We are not prisoners and I do not live in a cell block. Stop the Separation! I am not merchandise on a shelf. Stop the Separation! I am a human being created by God, just like the rest of you. Stop the Separation! I do not want to feel that I am confined to some borderlines and have to learn new laws every hundred miles. Stop the Separation! Stop all this white, black, straight, gay, muslim, catholic, democrat, republican, tall, short, pretty, ugly, fat, skinny, male, female, short dick or otherwise. Just stop it all! Stop. Stop. Stop. Don't even mention it. Don't even think it. No more! Stop the Separation!
Stop the Segregation to Stop the Separation!
My Life is a Fail
I have lots of issues that prevent me from working:
- Medical problems
- Mental problems
- Criminal record
- Can't drive and lack of transportation
- Daughter in daycare is a bad idea (long story) and no one to babysit
- Long gaps in work history
- Terrible work history
Even if I wanted a job and qualified, I still get denied for the above reasons. Even temporary employment agencies deny me.
School is not an option; been there, done that, didn't finish, owe debts and can't get loans to go back. I wouldn't even know what to go for if I did.
Obtaining help has been a problem:
- I always get reported to Children and Youth Services.
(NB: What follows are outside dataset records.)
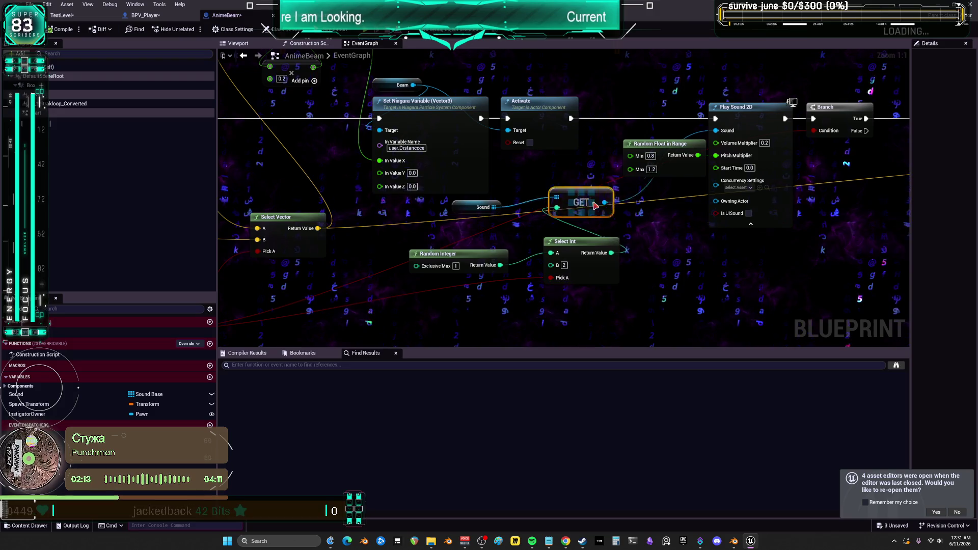
left_click_drag(654, 200, 633, 233)
left_click_drag(459, 254, 572, 210)
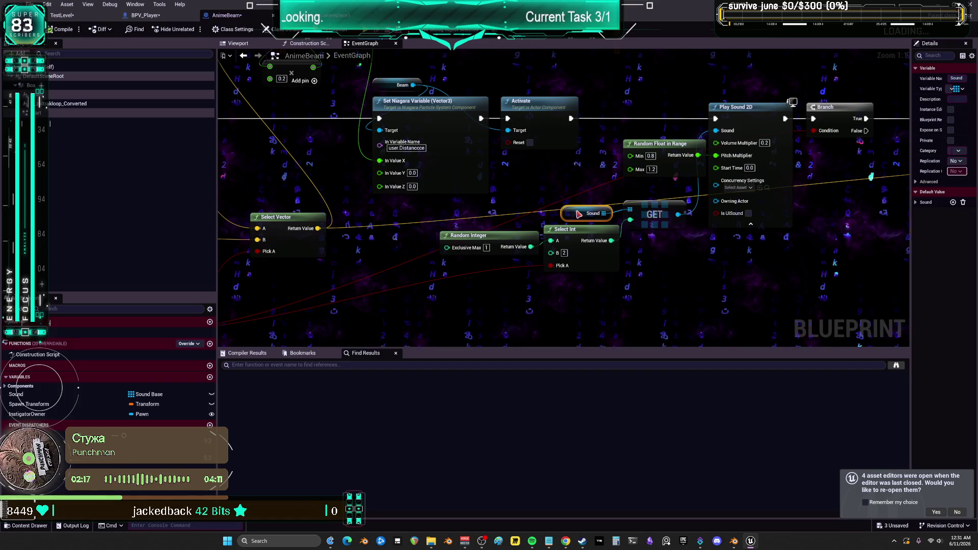
- Shift the SpawnActor BP Physics Impulse and Distance (Vector) nodes left beside the line trace
left_click_drag(267, 304, 503, 276)
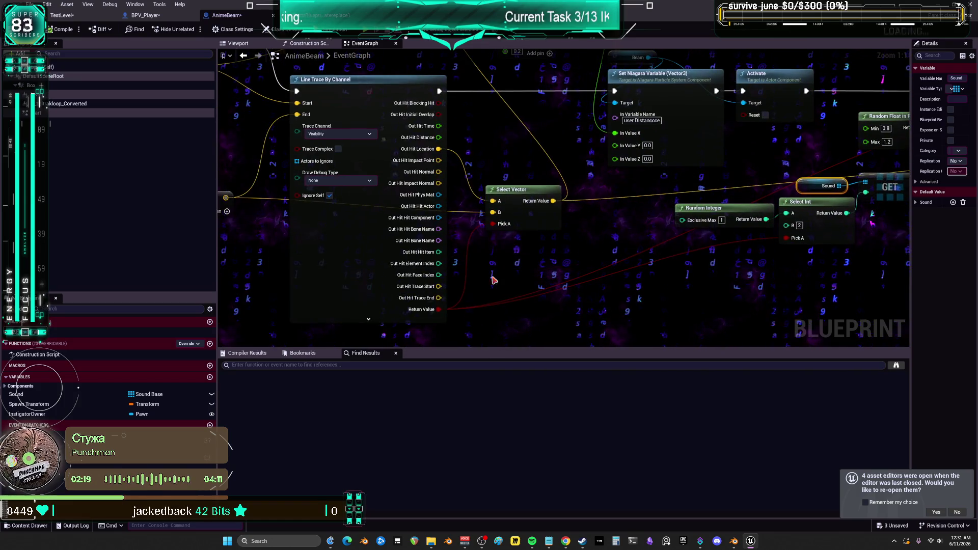
left_click_drag(525, 193, 279, 230)
scroll(496, 193, "down", 2)
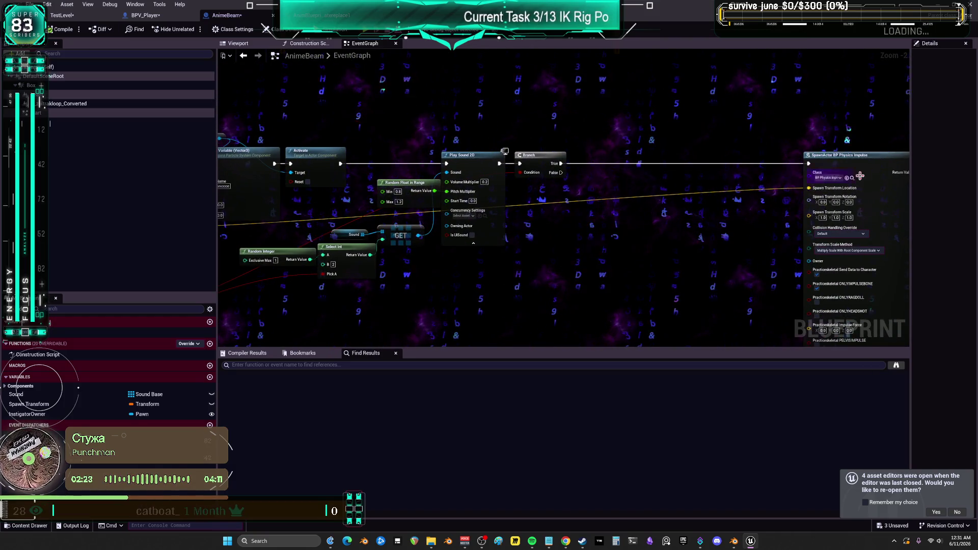
left_click_drag(889, 171, 665, 167)
mouse_move(349, 286)
left_mouse_down()
mouse_move(443, 265)
mouse_move(481, 161)
left_mouse_up()
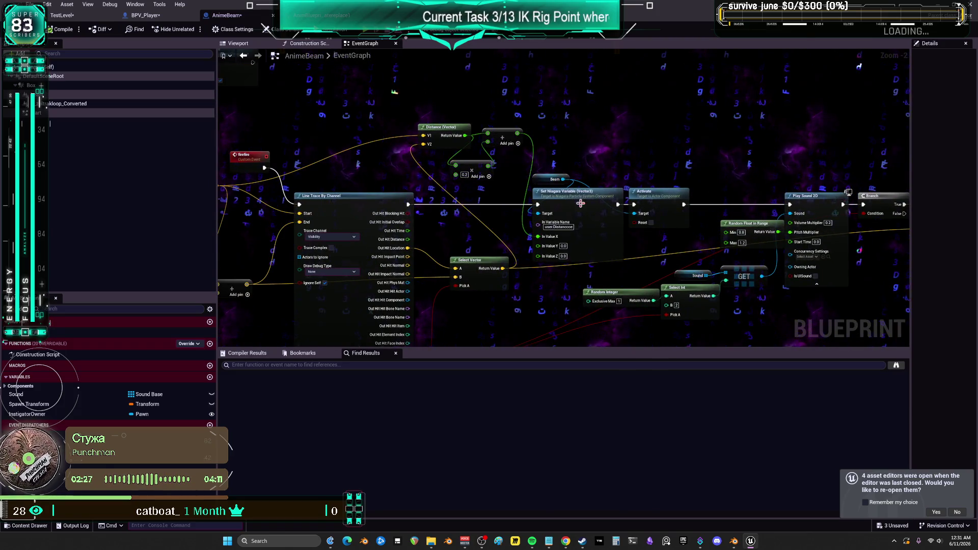
scroll(583, 217, "up", 2)
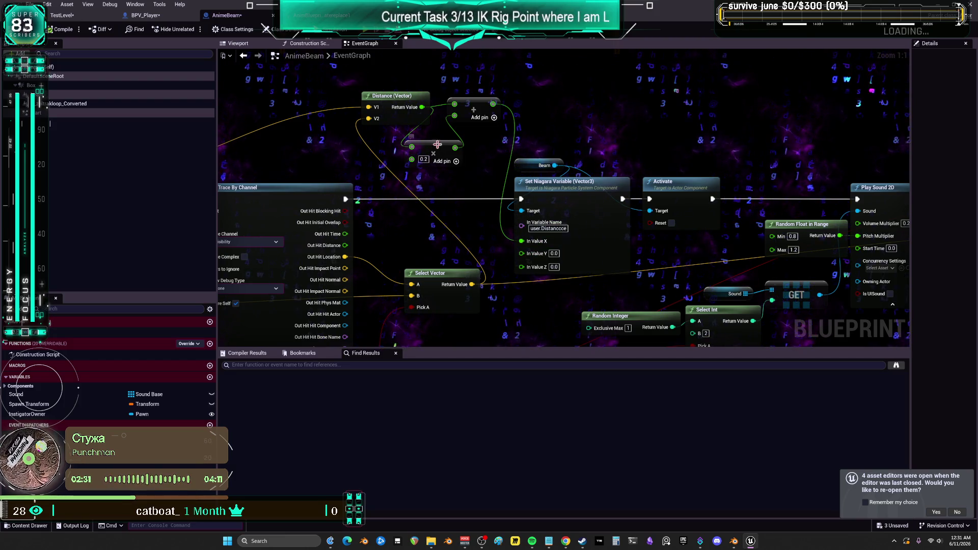
left_click_drag(412, 96, 368, 96)
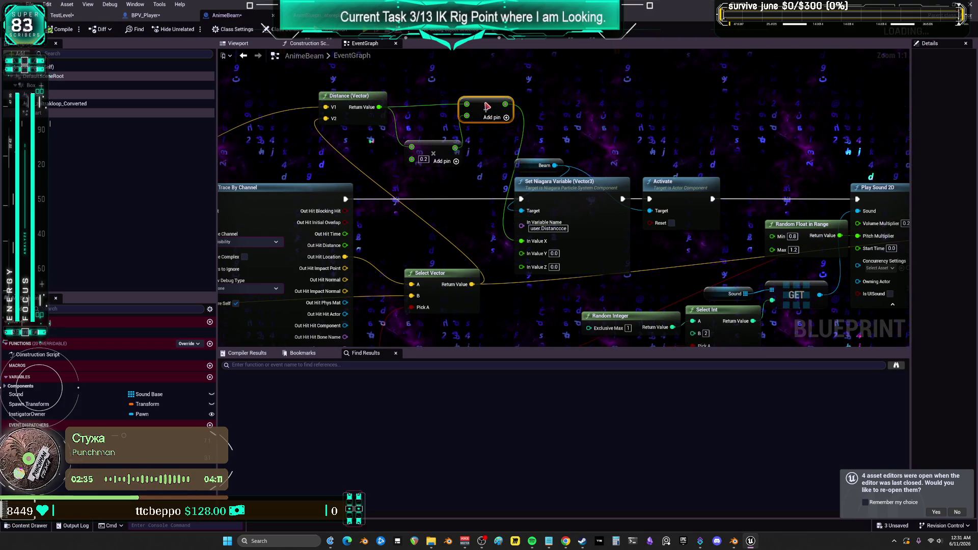
left_click_drag(398, 118, 785, 83)
left_click_drag(531, 142, 610, 161)
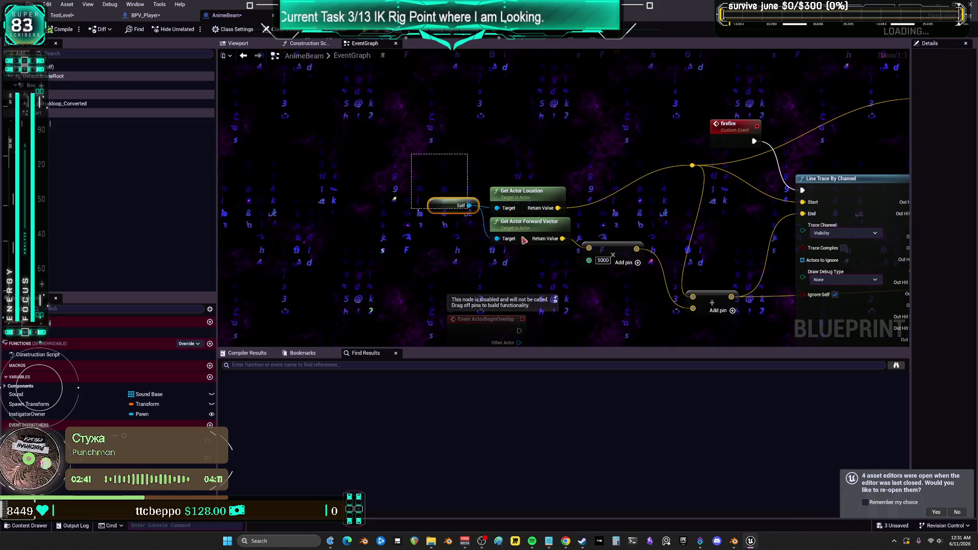
- Move AnimeBeam's Self/Get Actor Location/Forward Vector group up-right and bring the Distance node back into view
mouse_move(625, 252)
left_mouse_down()
mouse_move(652, 205)
mouse_move(544, 195)
left_mouse_up()
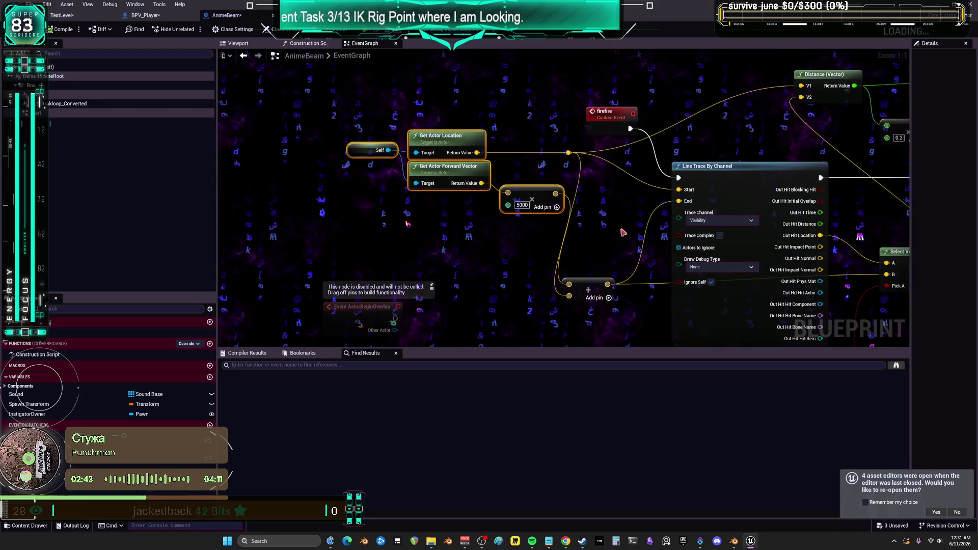
mouse_move(828, 75)
left_mouse_down()
mouse_move(561, 93)
mouse_move(770, 123)
left_mouse_up()
left_click_drag(495, 178, 250, 145)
- I get denied for criminal record.
- I get denied for lack of income.
- I get denied for lack of severity, even though I tried as I am homeless with a child.
- I am always told there isn't help available even though people with less severe cases get approved.
- I get denied for being a male as well as transgender.
I don't have a normal income
- I already mention jobs.
- I do not get child support.
- I do not get Social Security.
- I have never qualified for unemployment.
Other notes:
- I have bad luck selling things locally.
- I had an internet business for 2 1/2 years and failed.
- I tried making music.
- Catalog and party options don't work since I don't know enough people.
- I don't have start up funds for any selling options, even if I was good at it.
- I don't have any other talents worth trying to make money from.
- I never find any of the survey sites or ad posting sites that actually pay and if I do, would have to pay them to start up.
- Cash paid seasonal jobs like shoveling, raking, etc are not an option.
- I tried funding sites too and that never worked.
Consequences to not solving this:
- I have to have money to support my daughter. This has also been an obstacle in obtaining custody of my other children. I could lose custody of my daughter.
- I need money to get my own place and obtain the privacy and freedom I need. Without privacy and freedom, I suffer mentally every day.
- If I don't get a place to live or money soon, I will lose my stuff in storage.
- Since I don't have a place of my own, I can't work on the ideas for things that are cluttering my mind. Some of which could provide ways for me to make money. I also can't work on them until I have peace of mind that I am not going to end up homeless. Working on these ideas is a full time thing.
- I will never get my surgery if I can't get money.
The only true solutions I have come up with are:
- Crime
- Social Security
- Finding a mate who has money
The problem is that neither of these work.
I keep getting told to keep trying and something will happen. I can't keep trying. I have no options left. If I keep trying the same things over and over, I still won't get anywhere. There is absolutely no point in trying. I don't know where to go or who to turn to. Even if I didn't have custody, I would still face the problem of not being able to take care of myself.
I am suicidal because I can't live, not because I refuse to.